Ainda que fechada nos muros acadêmicos, a obra abriu caminho para que outros intelectuais de peso, como Roberto DaMatta, investigassem o tema, resultando na histórica coletânea literária “Universo do Futebol: Esporte e Sociedade Brasileira”, de 1982, que conta também com participação de Simoni Guedes.

Essas obras pioneiras abriram caminho para se superar a ideia de que o futebol seria mera forma de controle imposto pelo governo da ditadura. Guedes e DaMatta analisaram o futebol não apenas como um jogo, mas como um elemento central de comunicação e organização da sociedade e da identidade cultural nacional.

De lá pra cá, convenhamos, não há um intelectual sério que reduza o futebol ao “ópio do povo”. Mais curioso ainda, a alienação deixou de existir. A digitalização do mundo por meio das redes sociais popularizou o engajamento. Todos temos uma microcausa muito justa. Todos achamos que nosso lugar de fala é fundamental para o resto da sociedade. A revolução não morreu, ela se banalizou na ideia de que todos somos ativos revolucionários de si mesmos.

Como todos têm uma causa justíssima a guiar seu caminho na Terra, ninguém se vê como alienado. Na internet, todos têm uma opinião brilhante para esculhambar e cancelar os discordantes. Todos estão empoderados de sua verdade; não há mais espaço para se alienar.

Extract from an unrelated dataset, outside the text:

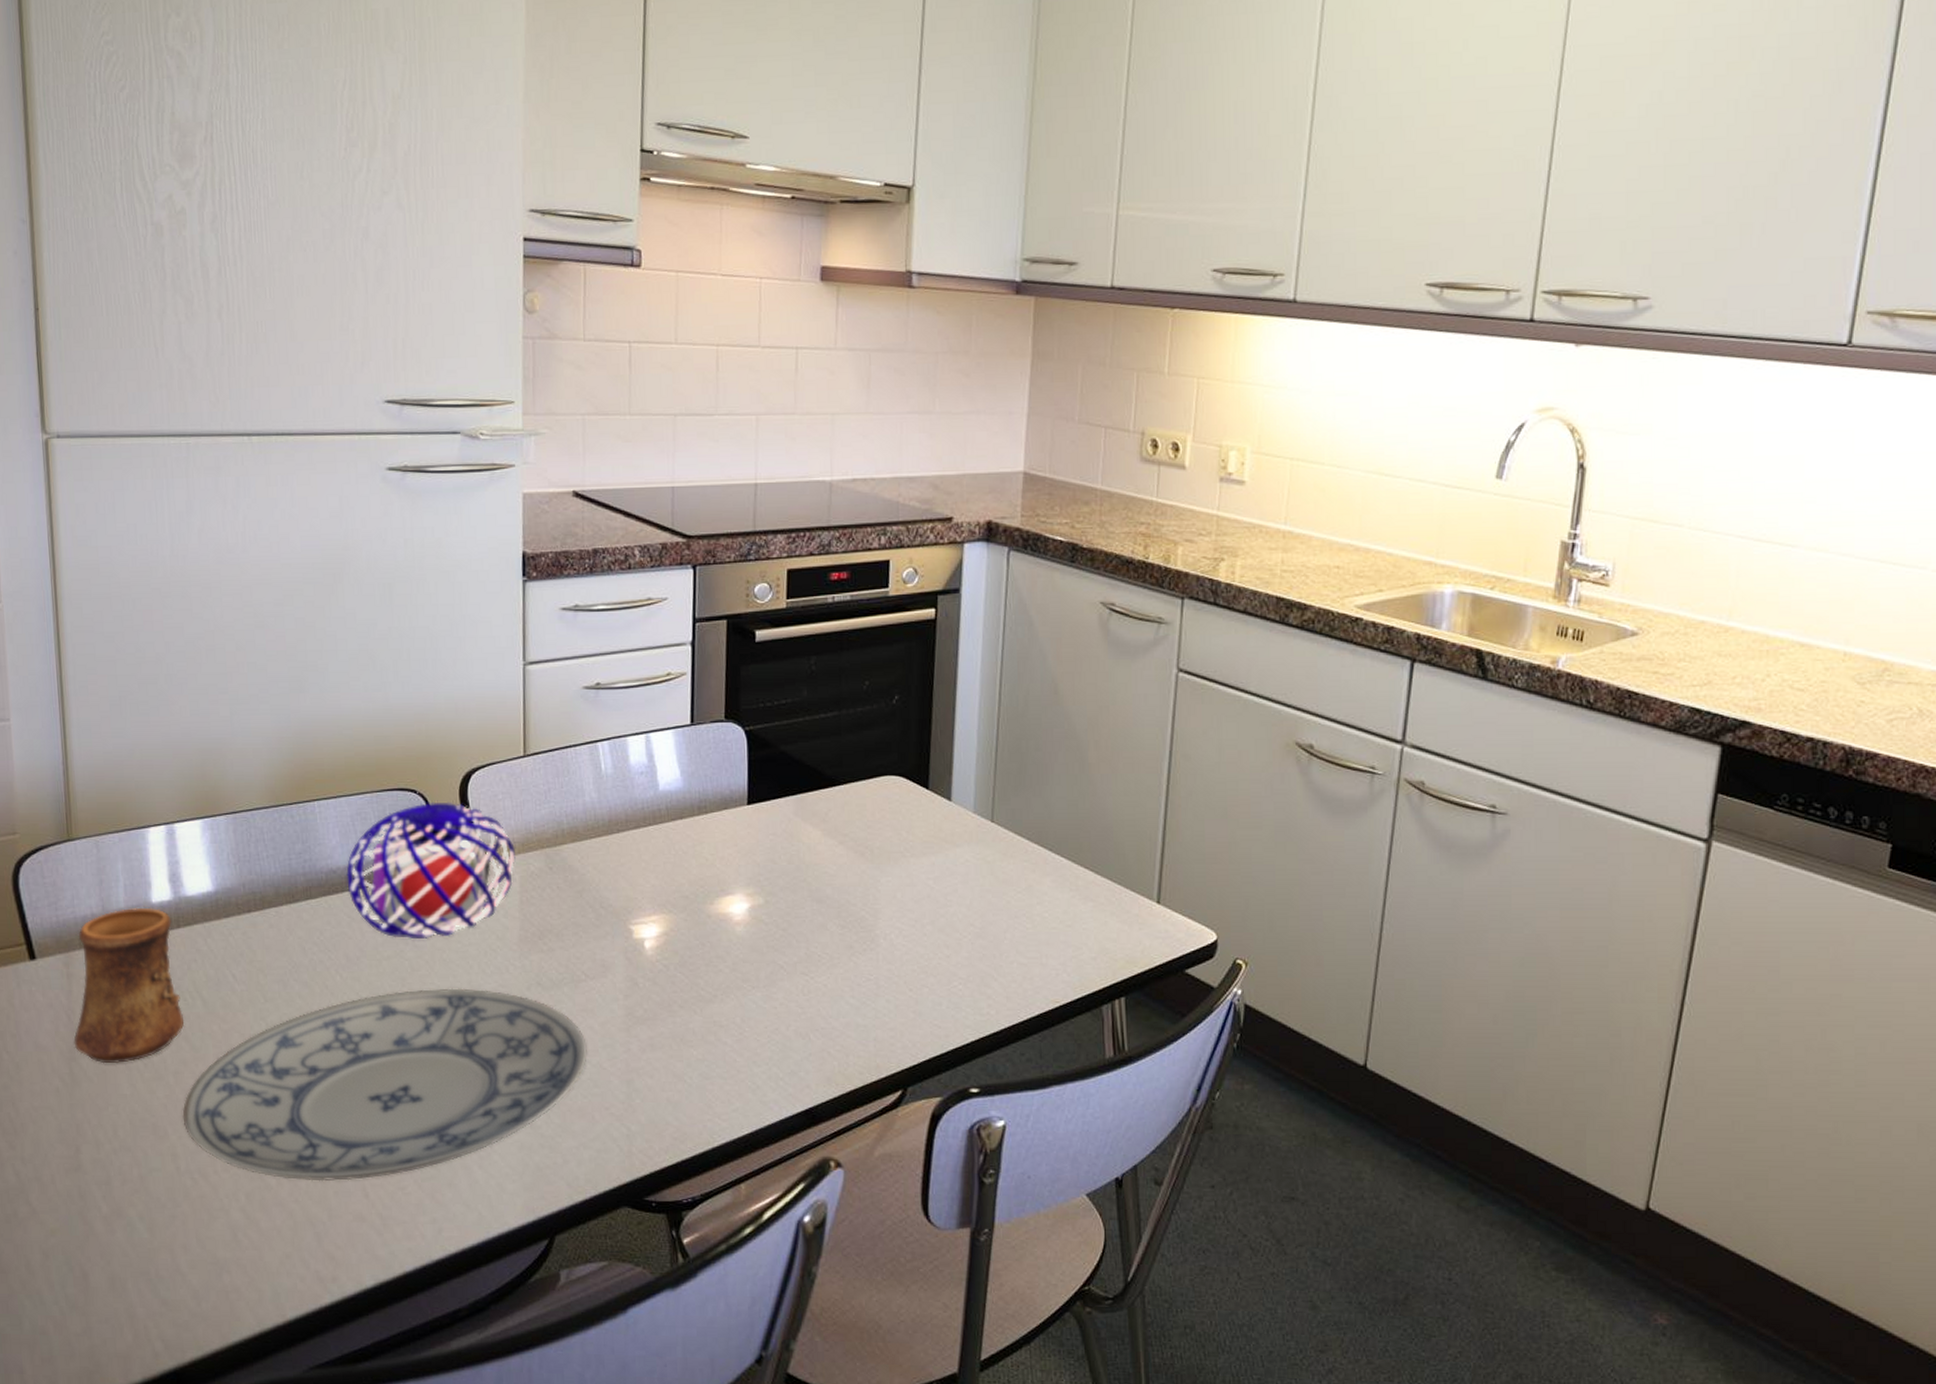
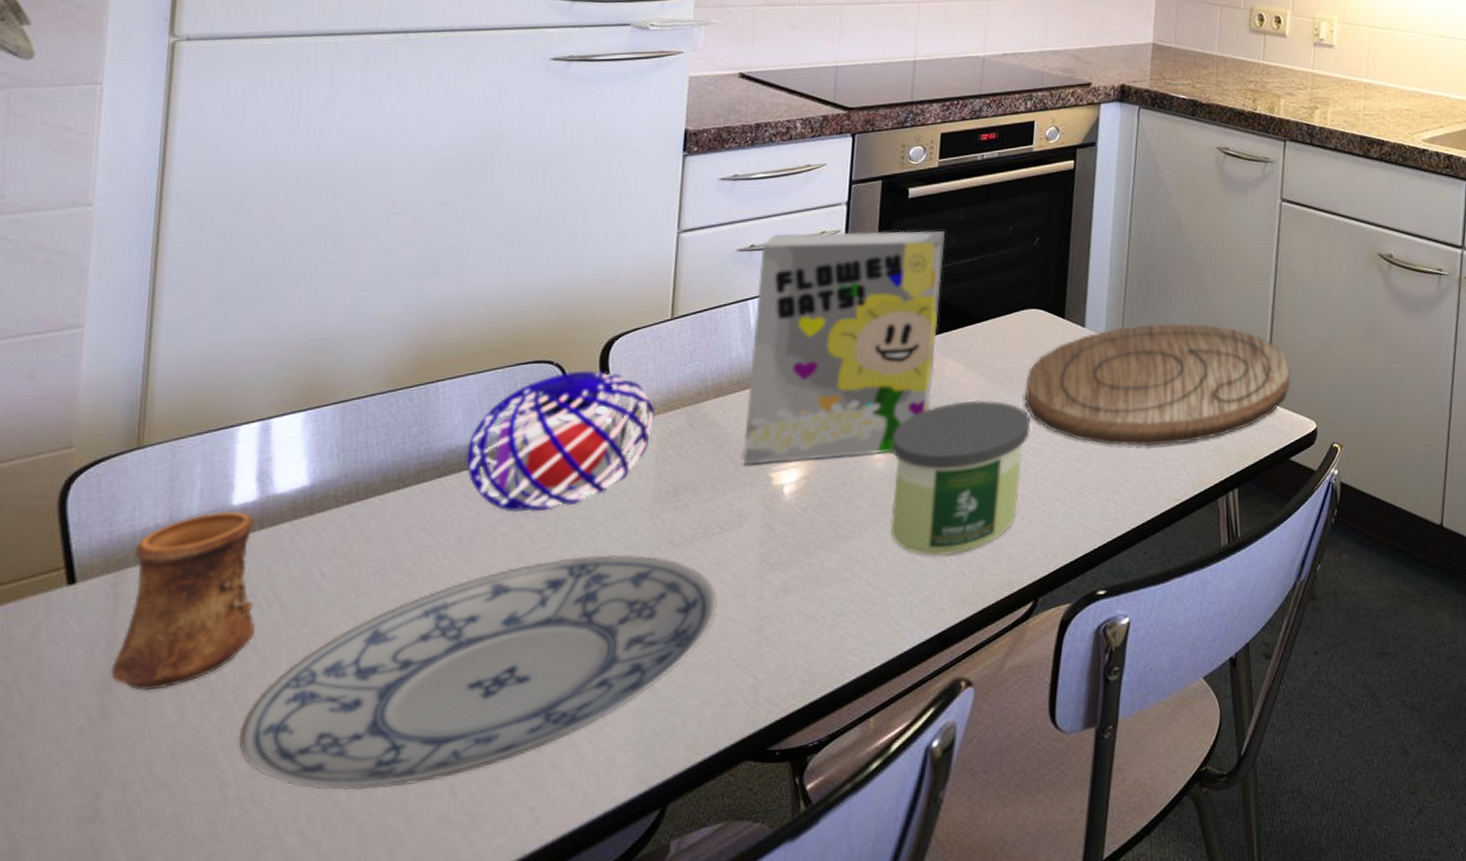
cereal box: none [602,672,797,918] -> present [742,230,946,465]
candle: none [750,870,895,1031] -> present [890,400,1031,557]
cutting board: none [887,804,1187,940] -> present [1024,323,1291,447]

Justamente por isso é preciso recuperar o poder alienante do futebol. É verdade que, por meio dele, podemos falar da humanidade inteira, da corrupção da Fifa às desigualdades mundiais. Ainda assim, falar apenas de futebol, ou apenas por meio dele, já é uma distração super bem-vinda neste mundo inflado de pautas, questões, escândalos, guerras e polarizações variadas. Viva a alienação do futebol!